Influence of screw configuration, residence time, and specific mechanical energy in twin-screw extrusion of polycaprolactone/multi-walled carbon nanotube composites

Abstract

Melt processing of thermoplastic-based nanocomposites is the favoured route to produce electrically conductive or electrostatic dissipative polymer composites containing carbon nanotubes (CNT). As these properties are desired at low filler fractions, a high degree of dispersion is required in order to benefit from the intrinsic CNT properties. This study discusses the influence of screw configuration, rotation speed, and throughput on the residence time and specific mechanical energy (SME) and the resulting macroscopic CNT dispersion in polycaprolactone (PCL) based masterbatches containing 7.5 wt.% multi-walled carbon nanotubes (MWNT) using an intermeshing co-rotating twin-screw extruder Berstorff ZE25. The processing conditions were found to have a strong influence on the residence time (tR) of the extrudates and on the CNT dispersion within the masterbatches as assessed using light microscopy. Both, an increase of rotation speed and throughput resulted in a decrease of tR whereas the use of back-conveying elements and the extension of the processing length showed the opposite effect. As the increase of rotation speed results in higher SME inputs a significant increase of CNT dispersion was found, whereas an increase of throughput resulted in worse dispersion. Beside these machine parameters, the design of the screw can further promote the CNT dispersion especially when using distributive screw configurations containing mixing elements.

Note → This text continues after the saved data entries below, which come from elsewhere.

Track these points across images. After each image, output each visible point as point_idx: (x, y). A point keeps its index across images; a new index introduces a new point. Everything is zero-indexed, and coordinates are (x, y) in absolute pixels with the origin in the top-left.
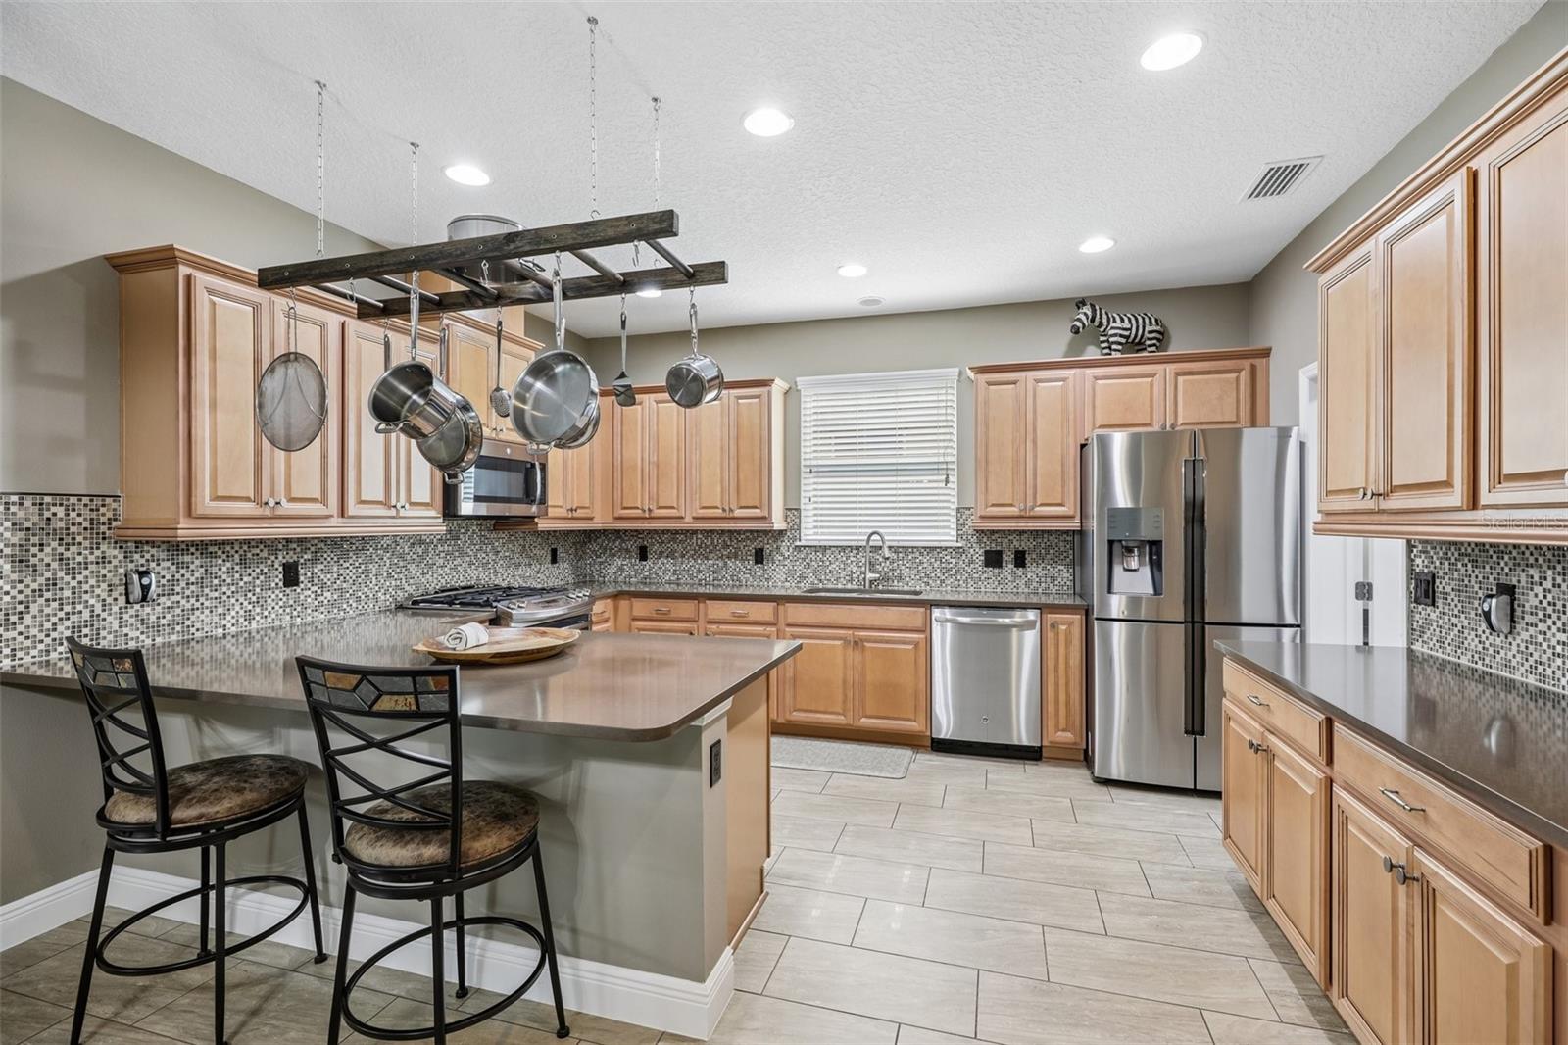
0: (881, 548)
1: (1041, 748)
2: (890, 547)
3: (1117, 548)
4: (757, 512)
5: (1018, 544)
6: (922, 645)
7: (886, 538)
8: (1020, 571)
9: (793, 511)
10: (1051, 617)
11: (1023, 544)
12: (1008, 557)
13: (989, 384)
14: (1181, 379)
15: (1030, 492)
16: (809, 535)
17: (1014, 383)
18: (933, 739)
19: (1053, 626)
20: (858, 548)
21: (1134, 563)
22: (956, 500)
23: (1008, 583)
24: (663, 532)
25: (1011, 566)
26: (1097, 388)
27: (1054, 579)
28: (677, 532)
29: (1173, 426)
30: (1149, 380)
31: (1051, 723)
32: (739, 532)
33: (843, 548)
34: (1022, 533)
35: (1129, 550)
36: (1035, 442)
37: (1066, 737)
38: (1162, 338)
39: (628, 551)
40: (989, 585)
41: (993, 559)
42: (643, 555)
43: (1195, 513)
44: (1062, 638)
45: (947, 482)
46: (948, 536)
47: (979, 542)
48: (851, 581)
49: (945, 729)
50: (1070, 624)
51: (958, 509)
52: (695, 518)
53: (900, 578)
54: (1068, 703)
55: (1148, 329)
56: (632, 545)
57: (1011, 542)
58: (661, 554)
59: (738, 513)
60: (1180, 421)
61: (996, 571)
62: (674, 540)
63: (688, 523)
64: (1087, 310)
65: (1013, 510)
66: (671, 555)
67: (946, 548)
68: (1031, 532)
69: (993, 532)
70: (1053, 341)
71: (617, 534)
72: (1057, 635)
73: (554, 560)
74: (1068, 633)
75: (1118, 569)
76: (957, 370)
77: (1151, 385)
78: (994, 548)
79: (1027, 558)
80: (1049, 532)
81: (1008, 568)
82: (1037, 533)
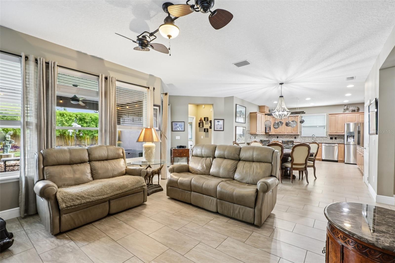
0: (314, 137)
1: (338, 161)
2: (316, 137)
3: (349, 137)
4: (296, 132)
5: (335, 136)
6: (321, 148)
8: (336, 140)
9: (301, 132)
10: (339, 145)
11: (336, 136)
12: (334, 138)
13: (331, 116)
14: (360, 115)
15: (337, 130)
16: (303, 135)
17: (335, 116)
18: (322, 159)
19: (340, 146)
20: (310, 137)
21: (351, 138)
22: (326, 131)
24: (281, 135)
26: (347, 117)
27: (341, 141)
28: (283, 135)
29: (359, 121)
30: (355, 116)
31: (339, 158)
32: (292, 135)
33: (308, 137)
34: (336, 135)
35: (350, 137)
36: (338, 124)
37: (341, 159)
38: (358, 110)
39: (275, 137)
40: (331, 141)
41: (331, 138)
42: (278, 137)
43: (359, 132)
44: (341, 147)
45: (324, 128)
46: (325, 135)
47: (329, 136)
48: (309, 141)
49: (323, 158)
50: (342, 146)
51: (326, 132)
53: (317, 141)
54: (342, 155)
55: (356, 109)
56: (276, 136)
57: (334, 136)
58: (280, 137)
59: (293, 132)
60: (360, 121)
61: (332, 140)
62: (282, 136)
63: (286, 134)
64: (346, 107)
65: (335, 132)
66: (282, 138)
67: (324, 137)
69: (331, 135)
70: (341, 110)
71: (274, 135)
72: (340, 147)
73: (267, 138)
75: (349, 139)
76: (326, 114)
77: (356, 116)
78: (332, 137)
79: (337, 138)
80: (340, 135)
81: (334, 140)
82: (338, 135)
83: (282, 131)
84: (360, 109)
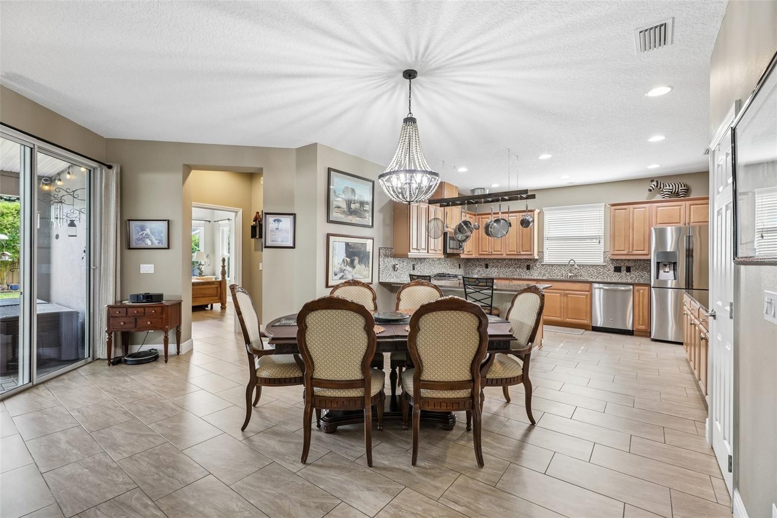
0: (574, 265)
1: (633, 331)
2: (577, 265)
3: (661, 265)
4: (529, 253)
5: (628, 264)
6: (589, 296)
7: (576, 262)
8: (628, 274)
9: (541, 253)
10: (637, 288)
11: (630, 264)
12: (623, 269)
13: (615, 210)
14: (692, 207)
15: (631, 246)
16: (547, 259)
17: (625, 209)
18: (593, 327)
19: (637, 290)
20: (565, 265)
21: (667, 269)
22: (603, 249)
23: (624, 277)
24: (494, 259)
25: (625, 272)
26: (658, 211)
27: (642, 277)
28: (499, 259)
29: (689, 224)
30: (679, 207)
31: (636, 323)
32: (521, 259)
33: (560, 265)
34: (629, 260)
35: (665, 265)
36: (633, 229)
37: (643, 327)
38: (687, 191)
39: (481, 265)
40: (616, 277)
41: (618, 269)
42: (487, 266)
43: (689, 253)
44: (641, 294)
45: (599, 242)
46: (600, 261)
47: (612, 263)
48: (562, 276)
49: (599, 322)
50: (644, 290)
51: (604, 252)
52: (507, 255)
53: (581, 275)
54: (643, 316)
55: (680, 188)
56: (483, 263)
57: (625, 263)
58: (493, 266)
59: (522, 253)
60: (692, 221)
61: (619, 273)
62: (498, 262)
63: (504, 256)
64: (655, 183)
65: (625, 252)
66: (497, 267)
67: (599, 266)
68: (633, 260)
69: (618, 260)
70: (641, 194)
71: (478, 259)
72: (640, 293)
73: (460, 268)
74: (643, 293)
75: (661, 272)
76: (604, 204)
77: (680, 209)
78: (618, 265)
79: (632, 269)
80: (640, 260)
81: (624, 272)
82: (635, 261)
83: (494, 251)
84: (691, 190)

The lowest area fraction of undispersed primary MWNT agglomerates within PCL masterbatches was found when using an extended distributive screw having a length to diameter ratio L/. D of 48 instead of 36. The few remaining macroscopic agglomerates could be entirely dispersed in a subsequent masterbatch dilution process resulting in a very low electrical percolation threshold of 0.24 vol.% MWNT.